## Work to complete
Starting at the line that contains "Lehenga Saree", repeat each line exactly until the records end, keeping both the first and the last.

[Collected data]
*** Block opens ***

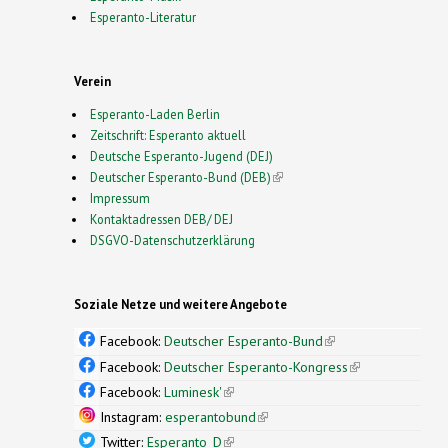
Esperanto-Literatur
Verein
Esperanto-Laden Berlin
Zeitschrift: Esperanto aktuell
Deutsche Esperanto-Jugend (DEJ)
Deutscher Esperanto-Bund (DEB)
(link is external)
Impressum
Kontaktadressen DEB/ DEJ
DSGVO-Datenschutzerklärung
Soziale Netze und weitere Angebote
Facebook:
Deutscher Esperanto-Bund
(link is
external)
Facebook:
Deutscher Esperanto-Kongress
(link is
external)
Facebook:
Luminesk'
(link is external)
Instagram:
esperantobund
(link is external)
Twitter:
Esperanto_D
(link is external)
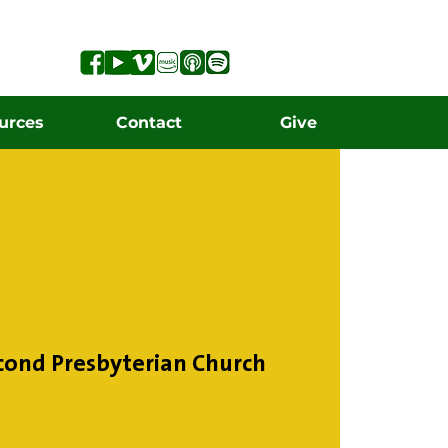
urces
Contact
Give
cond Presbyterian Church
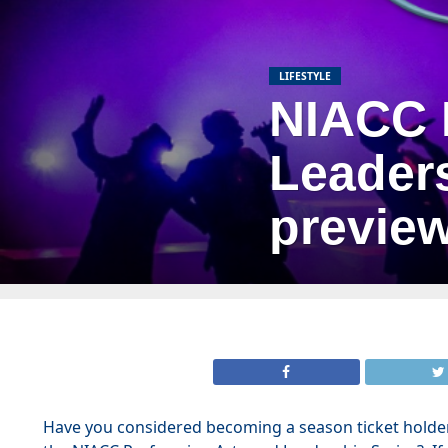
LIFESTYLE
NIACC 
Leaders
previe
Have you considered becoming a season ticket holde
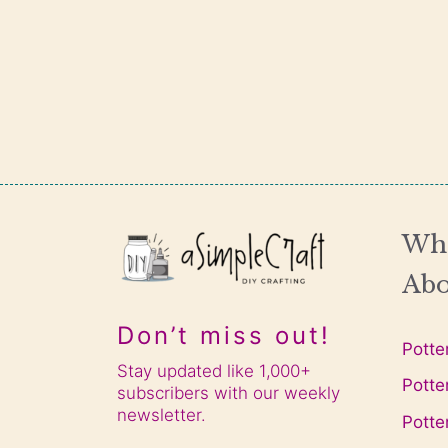
Wha
Abo
Don’t miss out!
Potte
Stay updated like 1,000+
Potte
subscribers with our weekly
newsletter.
Potte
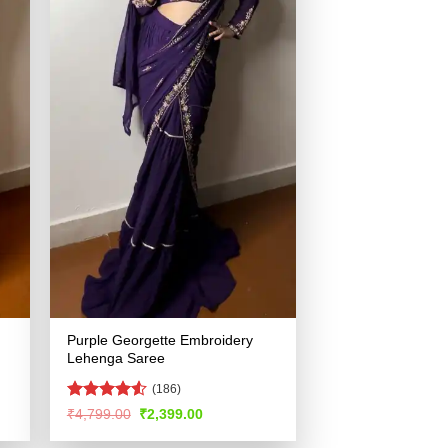
Purple Georgette Embroidery
Lehenga Saree
(186)
Rated
Original
Current
₹
4,799.00
₹
2,399.00
price
price
4.49
out
was:
is:
of 5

*** Block closes ***

## Response to this exercise
Lehenga Saree
(186)
Rated
Original
Current
₹
4,799.00
₹
2,399.00
price
price
4.49
out
was:
is:
of 5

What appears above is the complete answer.